Currie stelt dat de rechtbank zich onbevoegd moet verklaren, omdat de vordering al in Duitsland aanhangig is gemaakt. De rechtbank overweegt dat, indien het Landgericht Duisburg bevoegd is, zij zelf niet bevoegd is om de vordering van Nabuurs tegen Currie te behandelen. De rechtbank wijst op de relevante bepalingen van het CMR-verdrag en de EEX-Verordening, die de bevoegdheid van rechters in verschillende lidstaten regelen. De rechtbank concludeert dat de procedure tegen Currie moet worden aangehouden totdat duidelijk is of het Landgericht Duisburg bevoegd is.

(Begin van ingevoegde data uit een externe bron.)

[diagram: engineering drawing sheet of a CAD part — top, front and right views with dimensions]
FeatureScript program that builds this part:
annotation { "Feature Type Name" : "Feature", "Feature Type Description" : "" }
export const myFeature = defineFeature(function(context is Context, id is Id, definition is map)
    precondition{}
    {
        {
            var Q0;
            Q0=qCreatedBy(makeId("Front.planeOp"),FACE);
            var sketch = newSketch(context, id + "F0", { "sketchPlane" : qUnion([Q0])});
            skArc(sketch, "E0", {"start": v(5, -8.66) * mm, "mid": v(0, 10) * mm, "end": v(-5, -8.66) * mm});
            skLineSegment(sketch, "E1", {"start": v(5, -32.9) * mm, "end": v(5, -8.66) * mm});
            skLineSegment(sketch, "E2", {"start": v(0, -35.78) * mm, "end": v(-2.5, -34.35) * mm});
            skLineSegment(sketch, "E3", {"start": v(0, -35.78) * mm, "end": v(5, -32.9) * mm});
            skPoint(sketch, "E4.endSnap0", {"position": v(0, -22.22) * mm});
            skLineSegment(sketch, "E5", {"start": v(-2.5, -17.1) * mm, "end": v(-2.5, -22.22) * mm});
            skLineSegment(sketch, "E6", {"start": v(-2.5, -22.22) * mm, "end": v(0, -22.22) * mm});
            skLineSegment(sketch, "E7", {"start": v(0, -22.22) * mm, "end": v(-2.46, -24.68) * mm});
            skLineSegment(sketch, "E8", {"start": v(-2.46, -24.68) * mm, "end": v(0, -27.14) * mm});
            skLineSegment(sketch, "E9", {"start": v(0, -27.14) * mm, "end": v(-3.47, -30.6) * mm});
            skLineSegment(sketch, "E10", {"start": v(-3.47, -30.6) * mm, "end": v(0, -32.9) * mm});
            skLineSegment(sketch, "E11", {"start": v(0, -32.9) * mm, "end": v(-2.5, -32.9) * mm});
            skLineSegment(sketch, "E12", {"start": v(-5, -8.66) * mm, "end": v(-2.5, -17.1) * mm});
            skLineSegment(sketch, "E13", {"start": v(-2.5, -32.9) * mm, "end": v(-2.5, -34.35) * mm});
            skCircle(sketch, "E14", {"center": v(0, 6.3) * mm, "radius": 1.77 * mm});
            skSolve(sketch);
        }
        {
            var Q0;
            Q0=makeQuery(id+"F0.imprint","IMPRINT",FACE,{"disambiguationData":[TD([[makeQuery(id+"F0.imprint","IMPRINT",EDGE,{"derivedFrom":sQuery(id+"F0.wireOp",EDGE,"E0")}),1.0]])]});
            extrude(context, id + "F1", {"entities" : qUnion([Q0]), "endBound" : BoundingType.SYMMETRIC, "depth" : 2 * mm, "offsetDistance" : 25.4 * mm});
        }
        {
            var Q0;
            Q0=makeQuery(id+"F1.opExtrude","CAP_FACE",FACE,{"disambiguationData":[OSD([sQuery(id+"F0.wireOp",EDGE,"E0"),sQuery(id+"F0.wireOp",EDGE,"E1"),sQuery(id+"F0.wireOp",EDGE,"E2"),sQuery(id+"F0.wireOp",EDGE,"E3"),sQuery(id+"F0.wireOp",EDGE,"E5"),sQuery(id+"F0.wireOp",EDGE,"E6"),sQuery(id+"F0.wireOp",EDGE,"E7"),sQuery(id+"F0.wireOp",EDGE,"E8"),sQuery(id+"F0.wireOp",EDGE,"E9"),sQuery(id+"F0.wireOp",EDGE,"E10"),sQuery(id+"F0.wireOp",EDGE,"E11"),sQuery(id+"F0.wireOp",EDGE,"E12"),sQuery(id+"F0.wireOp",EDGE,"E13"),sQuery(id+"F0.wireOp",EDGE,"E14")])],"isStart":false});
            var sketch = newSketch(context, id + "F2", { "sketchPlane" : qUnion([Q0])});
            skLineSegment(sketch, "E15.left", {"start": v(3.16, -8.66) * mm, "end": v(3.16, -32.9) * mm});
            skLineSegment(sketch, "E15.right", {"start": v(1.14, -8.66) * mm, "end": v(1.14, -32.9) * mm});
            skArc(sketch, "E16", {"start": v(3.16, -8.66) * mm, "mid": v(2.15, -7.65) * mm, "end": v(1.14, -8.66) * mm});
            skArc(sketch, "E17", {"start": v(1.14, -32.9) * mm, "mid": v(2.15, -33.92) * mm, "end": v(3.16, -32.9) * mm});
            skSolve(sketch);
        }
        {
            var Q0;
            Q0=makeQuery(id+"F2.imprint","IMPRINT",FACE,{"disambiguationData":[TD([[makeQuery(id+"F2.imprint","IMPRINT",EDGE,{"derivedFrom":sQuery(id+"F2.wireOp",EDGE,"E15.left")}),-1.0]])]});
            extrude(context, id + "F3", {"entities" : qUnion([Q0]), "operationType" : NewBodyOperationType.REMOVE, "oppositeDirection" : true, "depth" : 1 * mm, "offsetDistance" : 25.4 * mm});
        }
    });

De rechtbank besluit de procedure tussen Nabuurs en de andere gedaagden voort te zetten, aangezien deze partijen de bevoegdheid van de rechtbank niet betwisten. De zaak wordt aangehouden totdat de procedure in Duisburg onherroepelijk is beëindigd of totdat vaststaat dat het Landgericht Duisburg niet bevoegd is. Dit vonnis is openbaar uitgesproken en de rechtbank houdt iedere verdere beslissing aan.